= WHAT IS NEEDED =
Print, exactly as they stand, the lines below from the one that has "left shoulder: (296, 280)" to the one that has "right elbow: (194, 442)", inclusive, leaving out the pictures.
···
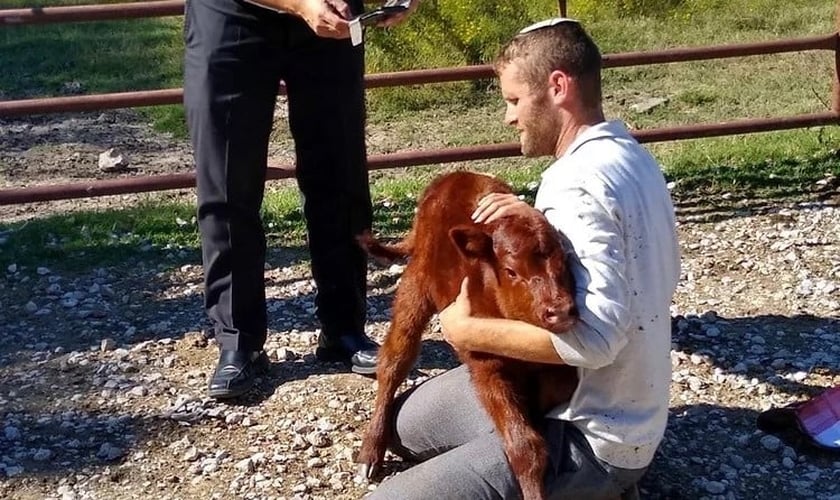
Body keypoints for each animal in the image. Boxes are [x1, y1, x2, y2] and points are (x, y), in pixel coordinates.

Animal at [354, 173, 576, 500]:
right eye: (511, 271)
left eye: (565, 260)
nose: (560, 310)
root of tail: (453, 176)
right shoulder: (486, 365)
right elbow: (525, 446)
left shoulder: (560, 368)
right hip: (414, 287)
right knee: (394, 360)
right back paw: (370, 452)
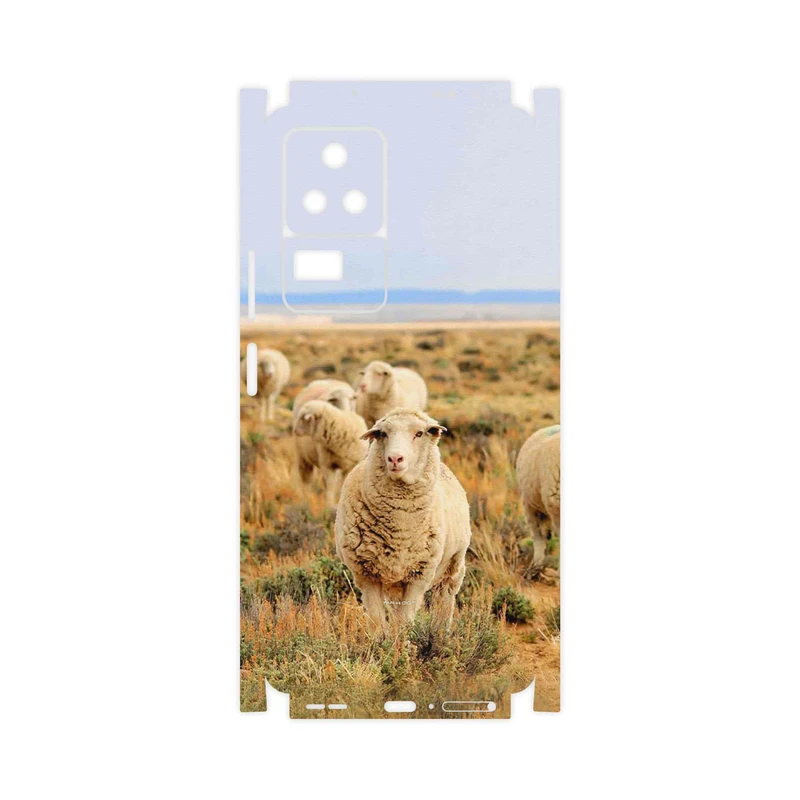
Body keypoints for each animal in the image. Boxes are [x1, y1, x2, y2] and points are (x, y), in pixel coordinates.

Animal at [335, 408, 471, 633]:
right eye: (383, 434)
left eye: (419, 433)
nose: (395, 458)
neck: (400, 527)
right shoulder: (366, 575)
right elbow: (377, 621)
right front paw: (381, 641)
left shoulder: (419, 575)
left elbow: (405, 621)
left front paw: (403, 642)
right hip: (393, 582)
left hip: (453, 565)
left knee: (445, 599)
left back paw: (440, 633)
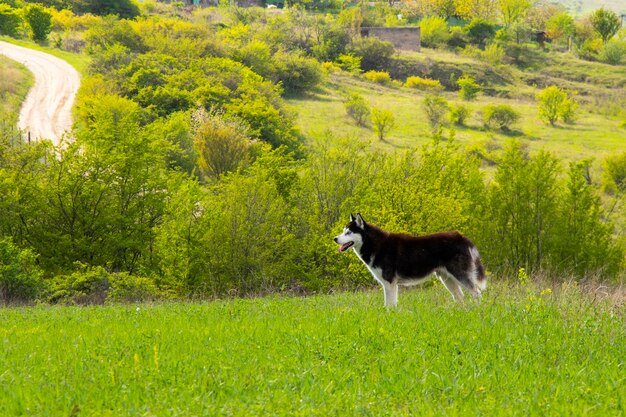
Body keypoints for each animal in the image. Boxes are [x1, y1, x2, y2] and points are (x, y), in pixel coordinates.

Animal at [334, 214, 486, 306]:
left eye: (348, 232)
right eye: (343, 231)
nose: (335, 238)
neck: (374, 244)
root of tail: (461, 236)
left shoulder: (390, 283)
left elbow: (389, 305)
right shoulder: (389, 284)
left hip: (460, 274)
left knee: (476, 293)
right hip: (447, 278)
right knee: (460, 297)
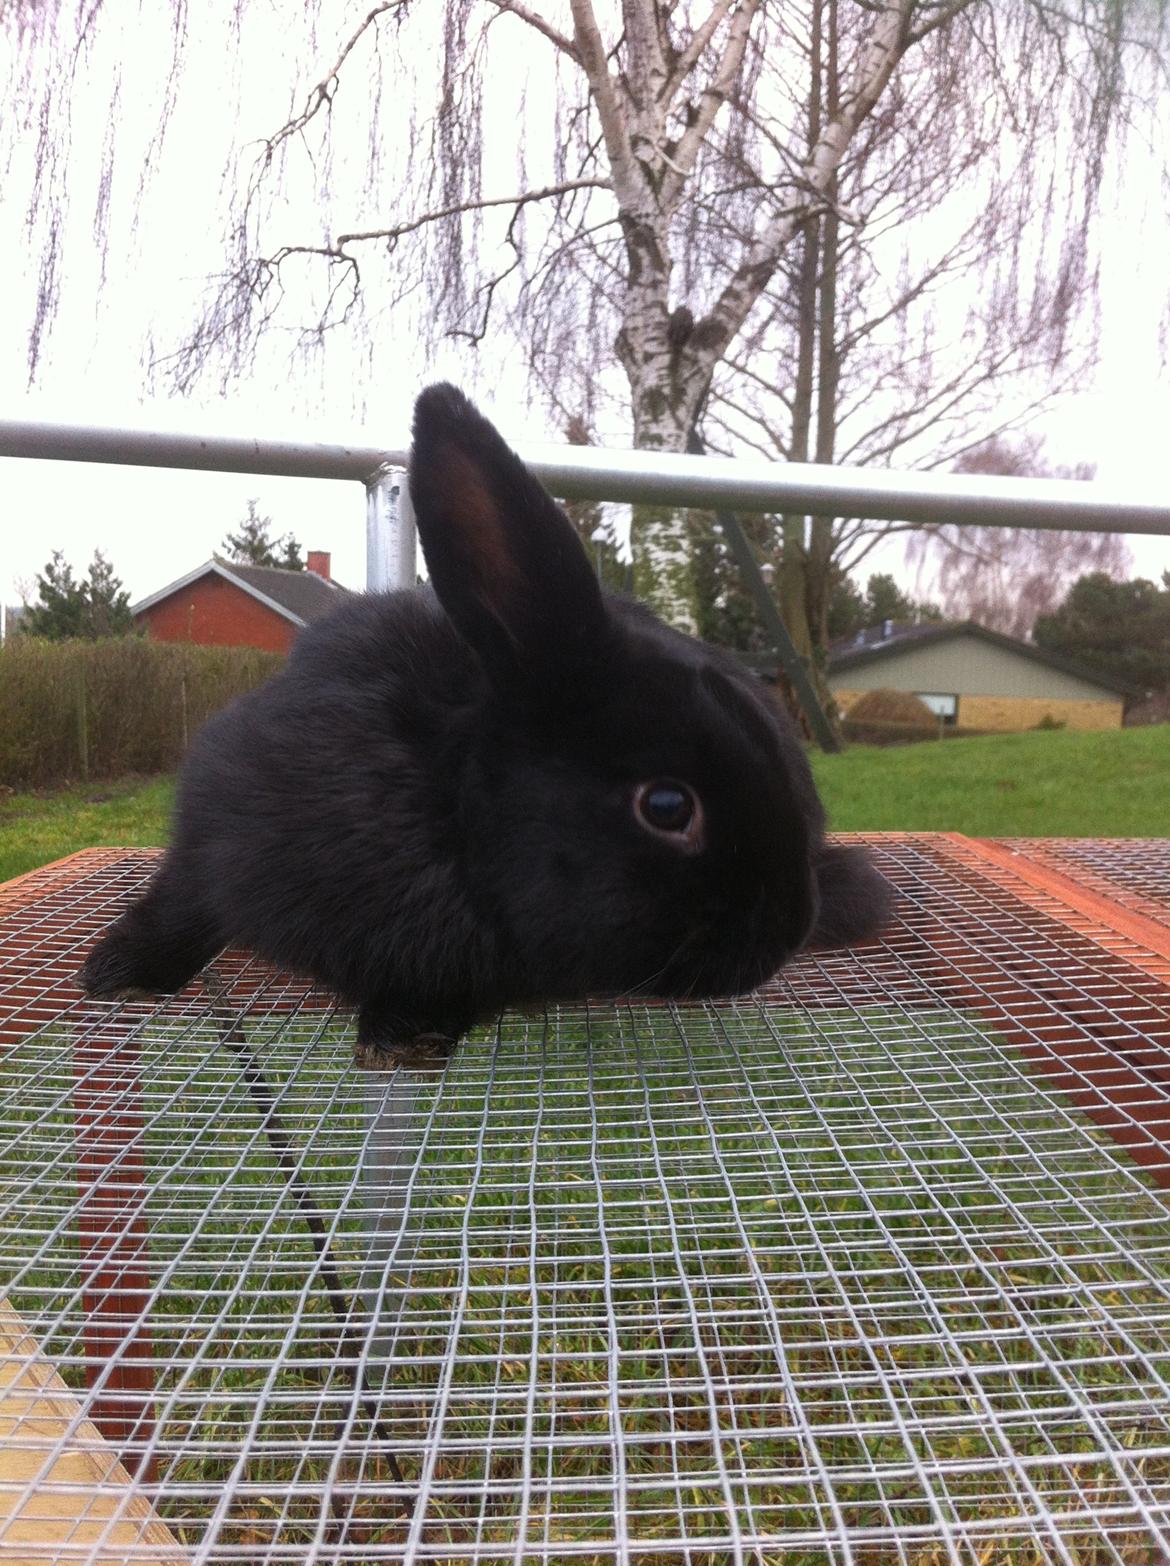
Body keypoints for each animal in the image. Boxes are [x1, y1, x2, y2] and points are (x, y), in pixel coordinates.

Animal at [82, 385, 889, 1064]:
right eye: (667, 806)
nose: (787, 934)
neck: (443, 805)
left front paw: (402, 1035)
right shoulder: (215, 829)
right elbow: (183, 905)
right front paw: (116, 973)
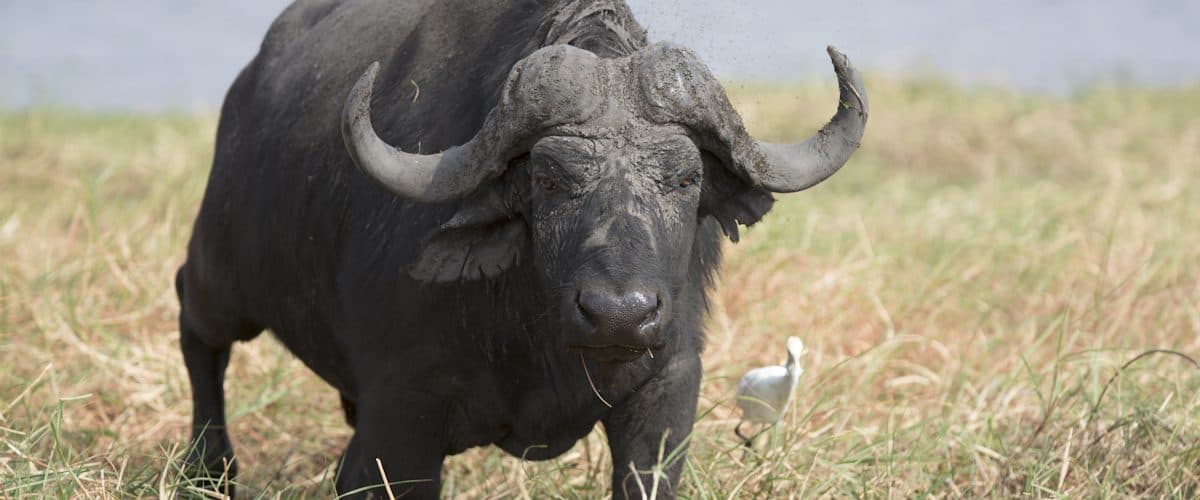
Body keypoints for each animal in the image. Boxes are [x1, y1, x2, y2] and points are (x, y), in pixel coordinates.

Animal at [176, 0, 867, 497]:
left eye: (684, 178)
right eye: (549, 178)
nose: (620, 315)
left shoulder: (668, 389)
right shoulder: (400, 418)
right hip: (224, 271)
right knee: (198, 325)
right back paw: (206, 468)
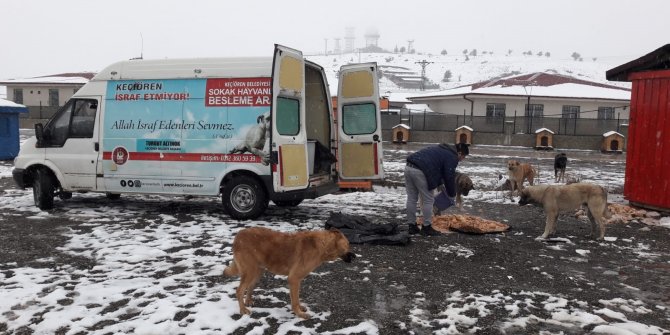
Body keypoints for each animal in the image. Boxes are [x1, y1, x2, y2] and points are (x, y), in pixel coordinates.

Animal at [223, 228, 354, 320]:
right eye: (348, 245)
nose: (355, 257)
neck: (322, 245)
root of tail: (238, 236)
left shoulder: (296, 280)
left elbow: (297, 299)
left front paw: (300, 309)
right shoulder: (294, 279)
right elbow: (295, 300)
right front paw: (299, 314)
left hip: (257, 272)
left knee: (249, 287)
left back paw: (248, 301)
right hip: (250, 271)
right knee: (239, 291)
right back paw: (243, 310)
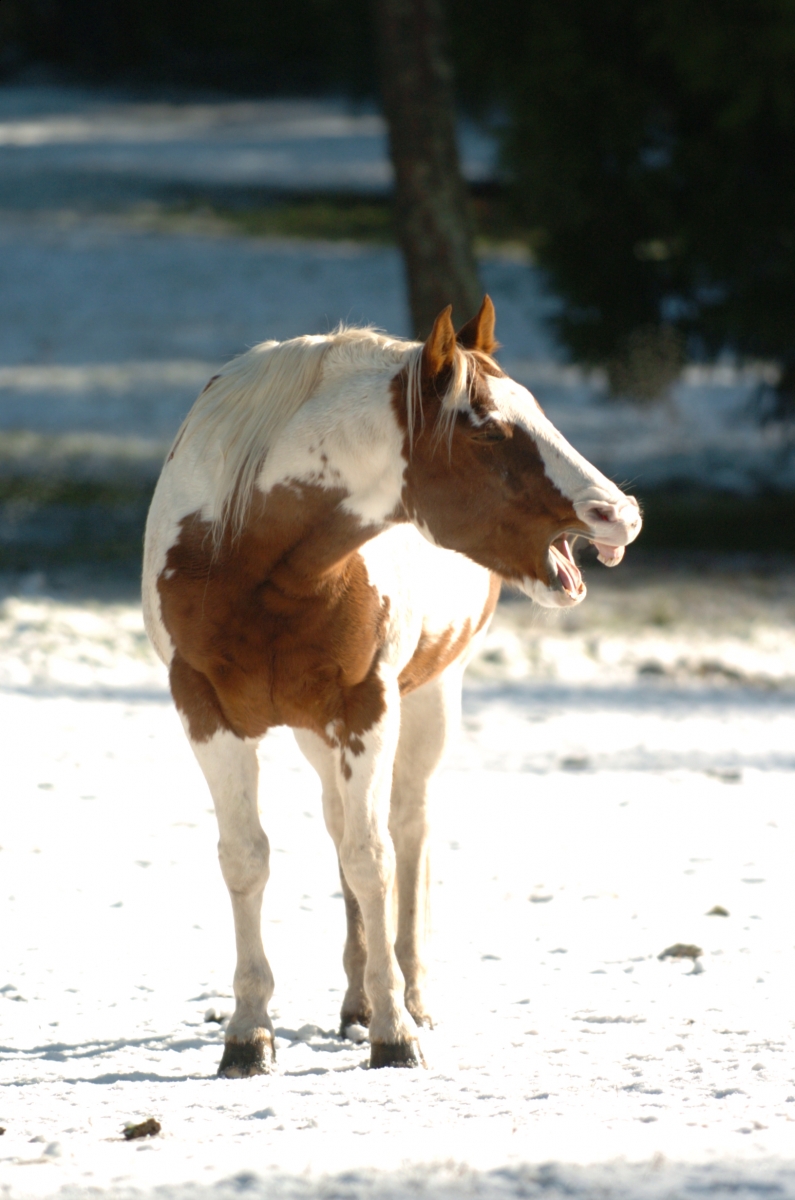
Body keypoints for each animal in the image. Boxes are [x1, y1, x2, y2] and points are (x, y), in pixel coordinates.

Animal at [142, 296, 641, 1077]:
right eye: (488, 427)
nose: (618, 513)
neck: (248, 557)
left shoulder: (367, 708)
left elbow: (372, 860)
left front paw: (394, 1031)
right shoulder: (206, 712)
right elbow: (248, 858)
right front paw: (249, 1034)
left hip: (426, 701)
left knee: (407, 828)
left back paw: (409, 995)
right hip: (314, 730)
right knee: (338, 823)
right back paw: (354, 1001)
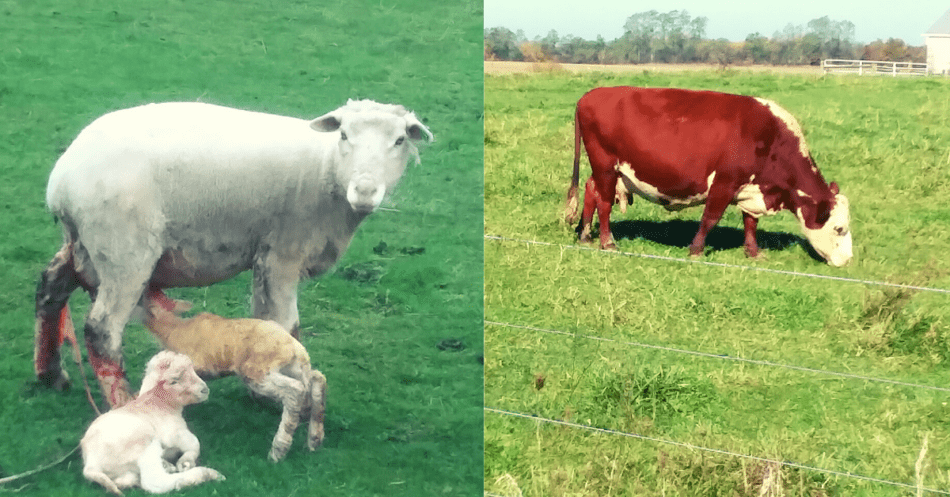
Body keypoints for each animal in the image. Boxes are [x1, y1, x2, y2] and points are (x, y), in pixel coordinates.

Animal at [33, 100, 434, 406]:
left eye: (399, 140)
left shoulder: (265, 253)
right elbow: (287, 325)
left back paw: (50, 374)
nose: (365, 191)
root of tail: (61, 181)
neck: (327, 168)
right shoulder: (284, 252)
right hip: (123, 251)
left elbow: (264, 318)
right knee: (102, 330)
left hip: (86, 247)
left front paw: (261, 387)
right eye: (345, 135)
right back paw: (124, 403)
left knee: (50, 286)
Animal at [80, 350, 225, 494]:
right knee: (155, 482)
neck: (160, 403)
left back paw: (167, 466)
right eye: (174, 381)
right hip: (144, 443)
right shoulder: (172, 433)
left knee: (125, 481)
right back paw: (207, 474)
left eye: (192, 370)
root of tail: (91, 464)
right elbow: (194, 442)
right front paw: (186, 462)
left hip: (123, 469)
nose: (204, 390)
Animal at [564, 87, 856, 266]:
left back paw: (585, 235)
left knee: (591, 190)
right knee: (603, 202)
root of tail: (591, 95)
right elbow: (710, 218)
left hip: (609, 171)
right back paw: (607, 242)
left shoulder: (750, 190)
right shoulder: (725, 183)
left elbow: (750, 222)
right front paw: (696, 250)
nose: (848, 260)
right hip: (605, 164)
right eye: (839, 228)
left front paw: (753, 252)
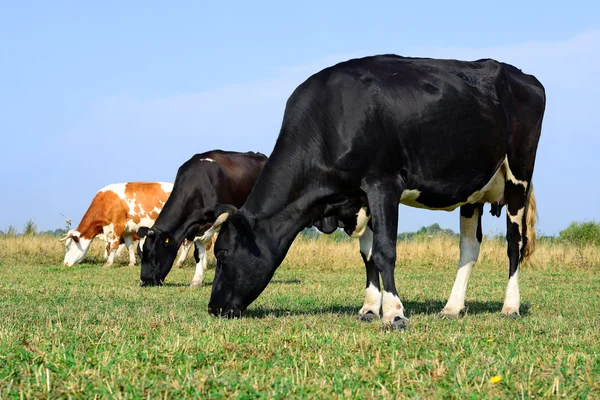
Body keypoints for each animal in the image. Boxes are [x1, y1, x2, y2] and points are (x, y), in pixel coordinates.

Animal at [138, 151, 268, 288]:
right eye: (140, 255)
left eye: (152, 255)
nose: (143, 281)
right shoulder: (195, 227)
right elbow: (198, 253)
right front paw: (197, 279)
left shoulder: (226, 214)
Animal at [205, 54, 544, 328]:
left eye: (222, 253)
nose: (213, 308)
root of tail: (522, 75)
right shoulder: (360, 196)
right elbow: (367, 255)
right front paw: (369, 308)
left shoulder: (383, 184)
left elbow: (385, 251)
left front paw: (394, 313)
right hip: (472, 190)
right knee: (469, 247)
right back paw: (452, 307)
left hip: (518, 175)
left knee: (514, 243)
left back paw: (510, 307)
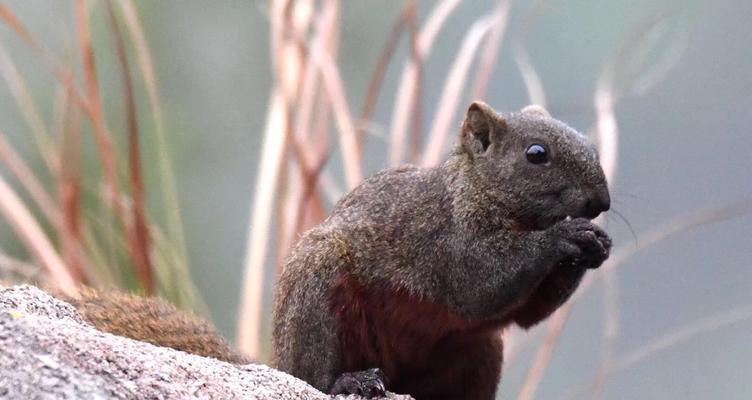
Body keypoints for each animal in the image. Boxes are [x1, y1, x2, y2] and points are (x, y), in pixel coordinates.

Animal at [272, 101, 612, 400]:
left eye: (591, 148)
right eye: (536, 153)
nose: (601, 201)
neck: (476, 189)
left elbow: (529, 313)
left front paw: (597, 243)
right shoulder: (448, 241)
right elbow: (482, 285)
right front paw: (564, 235)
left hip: (478, 353)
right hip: (314, 289)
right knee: (313, 374)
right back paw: (351, 381)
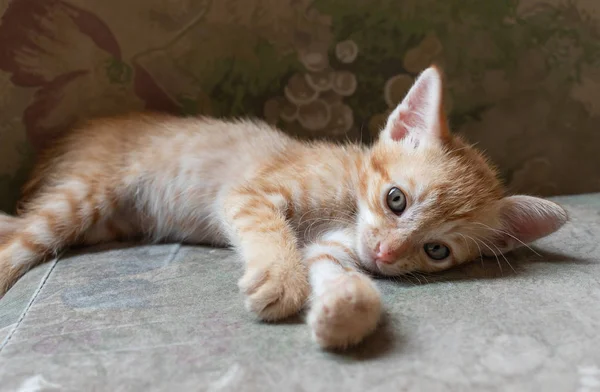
···
= COMPLETED EXERCISE =
left shoulder: (296, 280)
left elbow: (297, 299)
left front paw: (300, 309)
right shoulder: (294, 279)
right elbow: (295, 300)
right front paw: (299, 314)
left hip: (257, 272)
left knee: (249, 287)
left back paw: (248, 301)
right hip: (250, 271)
right knee: (239, 291)
right back paw: (243, 310)
Body keypoints for each animal in the image. Boxes are [x1, y1, x2, y2] and points are (x, y), in pixel coordinates.

Animal at [142, 296, 641, 1077]:
right eye: (488, 427)
nose: (618, 513)
neck: (248, 557)
left shoulder: (367, 708)
left elbow: (372, 860)
left front paw: (394, 1031)
right shoulder: (206, 712)
right elbow: (248, 858)
right front paw: (249, 1034)
left hip: (426, 701)
left knee: (407, 828)
left back paw: (409, 995)
right hip: (314, 730)
right knee: (338, 823)
right back paw: (354, 1001)
Body keypoints for each animal in the image. Boxes are [x1, y1, x2, y2] and points are (x, y), in pixel coordinates.

Animal at [33, 100, 434, 406]:
left eye: (399, 140)
left shoulder: (265, 253)
right elbow: (287, 325)
left back paw: (50, 374)
nose: (365, 191)
root of tail: (61, 181)
neck: (327, 168)
right shoulder: (284, 252)
right hip: (123, 251)
left elbow: (264, 318)
right knee: (102, 330)
left hip: (86, 247)
left front paw: (261, 387)
right eye: (345, 135)
right back paw: (124, 403)
left knee: (50, 286)
Animal at [80, 350, 225, 494]:
right knee: (155, 482)
neck: (160, 403)
left back paw: (167, 466)
right eye: (174, 381)
right hip: (144, 443)
right shoulder: (172, 433)
left knee: (125, 481)
right back paw: (207, 474)
left eye: (192, 370)
root of tail: (91, 464)
right elbow: (194, 442)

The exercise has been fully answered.